Cuando en octubre del 2007 Brasil se ganó el derecho de ser anfitrión de la copa del mundo del 2014, o en octubre del 2009 cuando se designó al mismo país ser huésped de los juegos olímpicos de verano del 2016, los Brasileiros disfrutaban de una década de magníficos resultados con su entonces presidente Luiz Ignacio da Silva.
Lula, como les gusta a sus conciudadanos llamarle, llego a la presidencia en octubre del 2002 con unos de los márgenes de votos más amplios que había registrado la nación suramericana. El antiguo líder sindical se mantuvo en la presidencia por dos períodos comprendidos entre el 2002 y 2010, tiempo en el cual la economía de su país llegó a alcanzar un crecimiento del 7.5%, lo cual le permitió fondear muy adecuadamente su programa de Bolsa Familia, modelo a seguir por nuestro propio programa Solidaridad.
Para el año 2003, el presidente encabezó un amplio recorte de gastos públicos, ampliamente reconocido por los organismos financieros multilaterales, que permitió desencadenar un gran período productivo con aumentos reales en el poder adquisitivo del ciudadano común. Pero esos tiempos se han agotado.
La llegada al poder de la sucesora elegida por Lula, la actual presidente Dilma Rousseff ha significado el fin de la etapa de bonanza y la apertura de tiempos de incertidumbre, tipificado por el recorte en la clasificación favorable que tenia la deuda pública brasileña, siendo esta reducción la primera que recibe esa nación en más de una década. El crecimiento económico también se ha desacelerado, esperándose que para el presente año esa cifra apenas alcance el 2%.

INFORMACIÓN PROPORCIONADA.
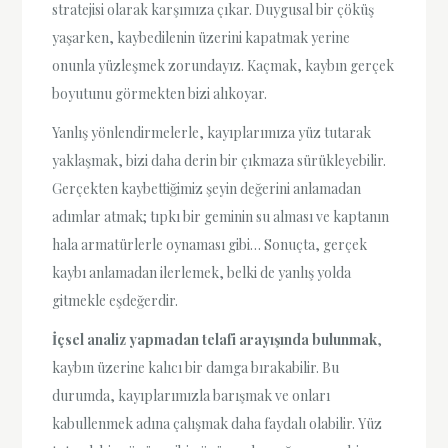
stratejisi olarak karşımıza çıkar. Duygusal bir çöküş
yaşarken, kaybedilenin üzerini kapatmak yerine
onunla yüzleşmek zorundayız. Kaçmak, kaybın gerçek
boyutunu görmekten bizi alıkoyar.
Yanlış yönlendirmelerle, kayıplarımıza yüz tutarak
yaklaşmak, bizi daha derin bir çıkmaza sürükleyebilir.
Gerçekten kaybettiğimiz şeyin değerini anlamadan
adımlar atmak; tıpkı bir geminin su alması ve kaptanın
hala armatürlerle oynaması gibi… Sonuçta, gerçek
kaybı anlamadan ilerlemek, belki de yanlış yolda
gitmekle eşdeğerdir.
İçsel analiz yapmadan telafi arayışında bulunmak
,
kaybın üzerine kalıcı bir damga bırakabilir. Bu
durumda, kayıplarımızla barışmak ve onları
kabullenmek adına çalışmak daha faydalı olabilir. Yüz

--

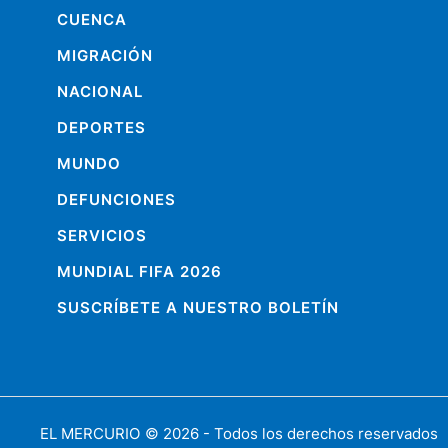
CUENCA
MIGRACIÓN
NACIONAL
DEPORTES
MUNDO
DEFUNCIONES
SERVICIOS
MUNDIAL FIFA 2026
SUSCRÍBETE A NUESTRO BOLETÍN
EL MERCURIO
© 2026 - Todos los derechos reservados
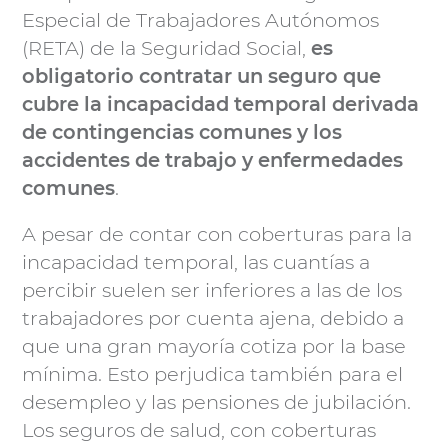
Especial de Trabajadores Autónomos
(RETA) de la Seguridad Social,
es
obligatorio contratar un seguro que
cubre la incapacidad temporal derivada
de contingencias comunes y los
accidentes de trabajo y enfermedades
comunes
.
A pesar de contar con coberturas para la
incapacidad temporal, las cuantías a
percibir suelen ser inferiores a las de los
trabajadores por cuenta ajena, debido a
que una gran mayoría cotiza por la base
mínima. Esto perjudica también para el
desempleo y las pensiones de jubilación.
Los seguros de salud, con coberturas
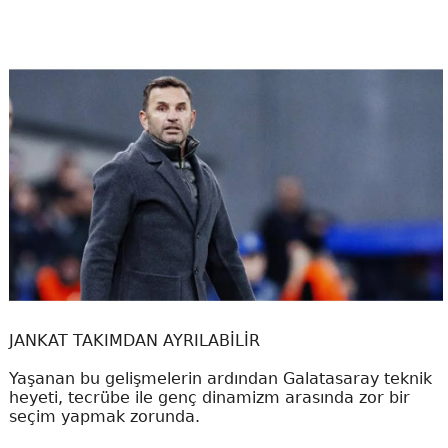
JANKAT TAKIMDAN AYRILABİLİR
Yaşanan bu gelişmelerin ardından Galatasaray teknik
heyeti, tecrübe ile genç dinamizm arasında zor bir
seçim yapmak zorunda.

SOBRE EL EJERCICIO. Reproduce palabra por palabra el pasaje del fragmento sobre Brasil que va de "Lula, como les" a "propio programa Solidaridad.". Responde solo con el fragmento, sin recurrir al material.

RESPUESTA.
Lula, como les gusta a sus conciudadanos llamarle, llego a la presidencia en octubre del 2002 con unos de los márgenes de votos más amplios que había registrado la nación suramericana. El antiguo líder sindical se mantuvo en la presidencia por dos períodos comprendidos entre el 2002 y 2010, tiempo en el cual la economía de su país llegó a alcanzar un crecimiento del 7.5%, lo cual le permitió fondear muy adecuadamente su programa de Bolsa Familia, modelo a seguir por nuestro propio programa Solidaridad.